Unmet need Approximately one-third of all tibial and femoral shaft fractures have delayed rates of healing or non-healing. Patients with delayed union or non-union can expect poorer outcomes, including increased pain, loss of function, loss of quality of life, and delay in return to work. There are currently limited treatment options available for improving the rate of bone healing and bone fracture repair. Bone morphogenetic proteins (“BMPs”) and anabolic agents, including Teriparatide (“TPD”), are costly and may lack desired efficacy; improved therapeutic options are desired.

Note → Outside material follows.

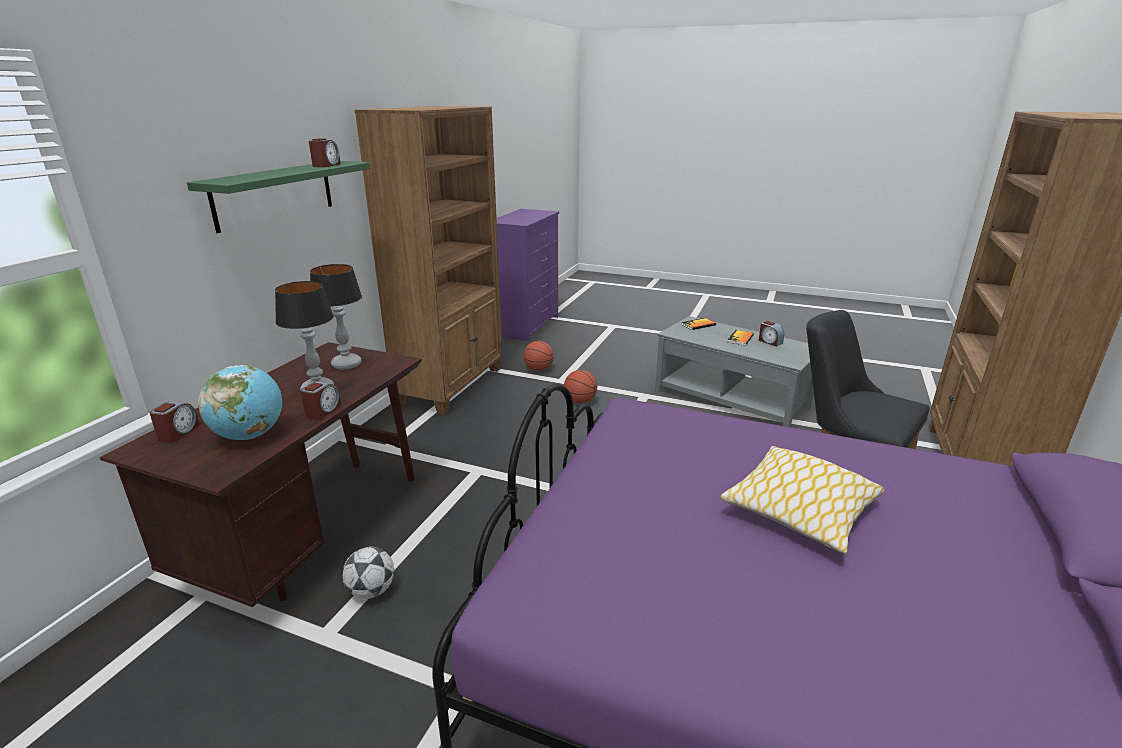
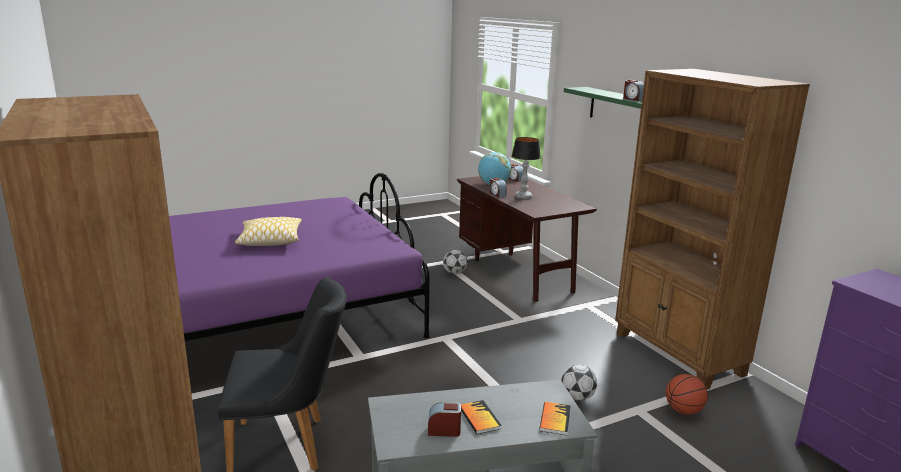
camera: 130 degrees right, 5 degrees down
table lamp [310,264,362,370] -> none
basketball [564,370,597,404] -> football [561,365,597,401]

Therapeutic goal and molecular design KAL671 is a unique synthetic fatty acid amide and an endocannabinoid-like molecule that may restore bone in persons suffering from osteoporosis. Kalytera has obtained an exclusive license to KAL671 from Yissum Research Development Company, Hebrew University’s technology transfer arm.

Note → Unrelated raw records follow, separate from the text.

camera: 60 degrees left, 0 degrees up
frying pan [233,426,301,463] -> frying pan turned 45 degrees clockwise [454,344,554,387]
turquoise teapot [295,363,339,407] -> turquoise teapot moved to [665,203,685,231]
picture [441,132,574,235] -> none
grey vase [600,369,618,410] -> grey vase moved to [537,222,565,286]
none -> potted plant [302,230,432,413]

Current pharmacology studies Studies in mice have shown that KAL671 increases bone volume density with a favorable side effect profile. Researchers used a mouse ovariectomy (“OVX”) model where mice ovaries were surgically removed at six weeks of age; the OVX model mimics osteoporosis in women post-menopause, when sex hormone levels are significantly altered. OVX mice were treated with daily doses of KAL671 and a control group of OVX mice were administered a solvent. The mice’s skeletons were analyzed for physical variations at weeks 1, 6, and 12; serum markers were tracked to identify bone remodeling patterns. Compared to controls, mice treated with KAL671 (0.5 mg/kg/day) recovered more than half of the OVX-attributed bone loss. No serious side effects observed as a result of KAL671 administration.

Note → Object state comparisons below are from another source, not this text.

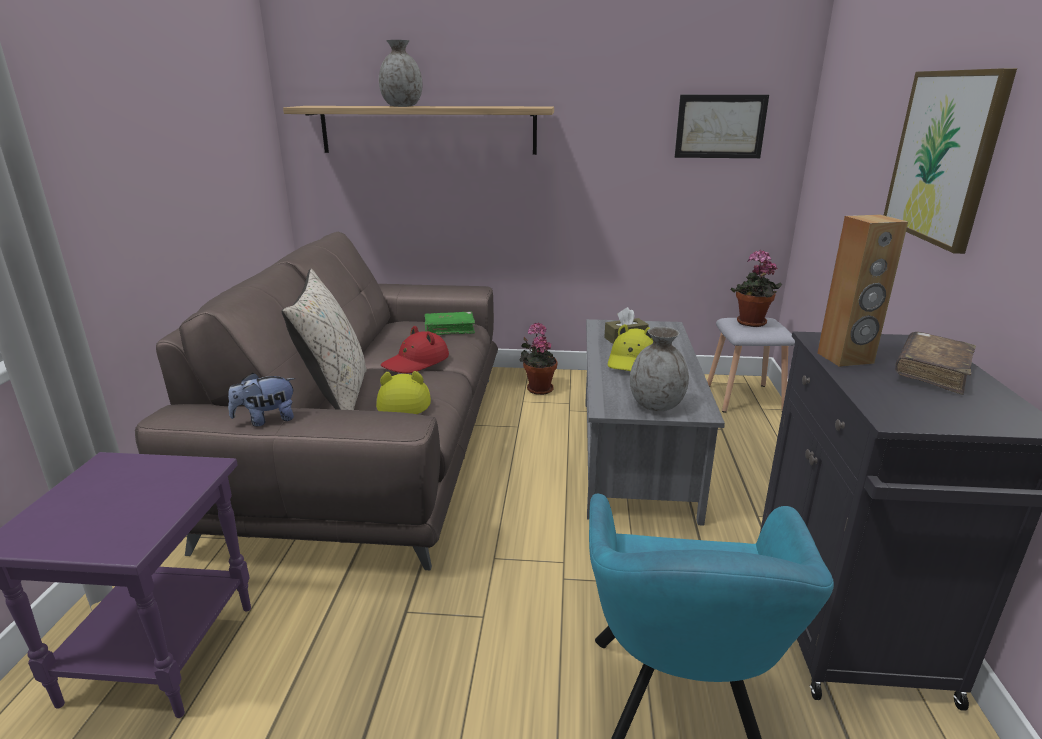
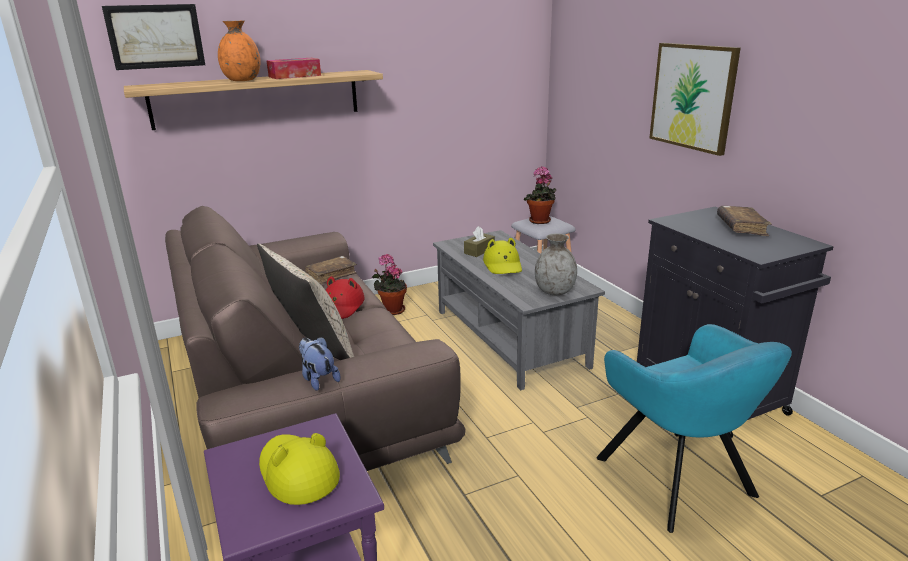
camera: 30 degrees left, 0 degrees up
plush toy [228,373,295,426] -> plush toy turned 105 degrees clockwise [299,337,341,391]
yellow hat [376,371,431,414] -> yellow hat moved to [259,433,340,505]
grey vase [379,40,423,107] -> orange vase [218,20,261,81]
green book [425,311,475,335] -> brown book [305,256,357,285]
picture [675,95,769,158] -> picture moved to [102,4,205,70]
brown speaker [817,215,908,367] -> none
none -> tissue box [266,58,321,79]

Unmet need Osteoporosis, the most common bone disease, is a chronic condition characterized by a weakening of the bone and an increased risk of fracture. Osteoporosis typically does not manifest until late in life, when bone loss begins due to bone breakdown and decreased levels of bone formation. Loss of bone mass leads to the development of structural abnormalities that make the skeleton more fragile. According to the National Osteoporosis Foundation (“NOF”), osteoporosis affects approximately 10.2 million adults in the U.S. alone. The NOF estimates that an additional 43.4 million U.S. adults may have low bone mass. Globally, one in five men and one in three women aged 50+ will experience osteoporotic fractures.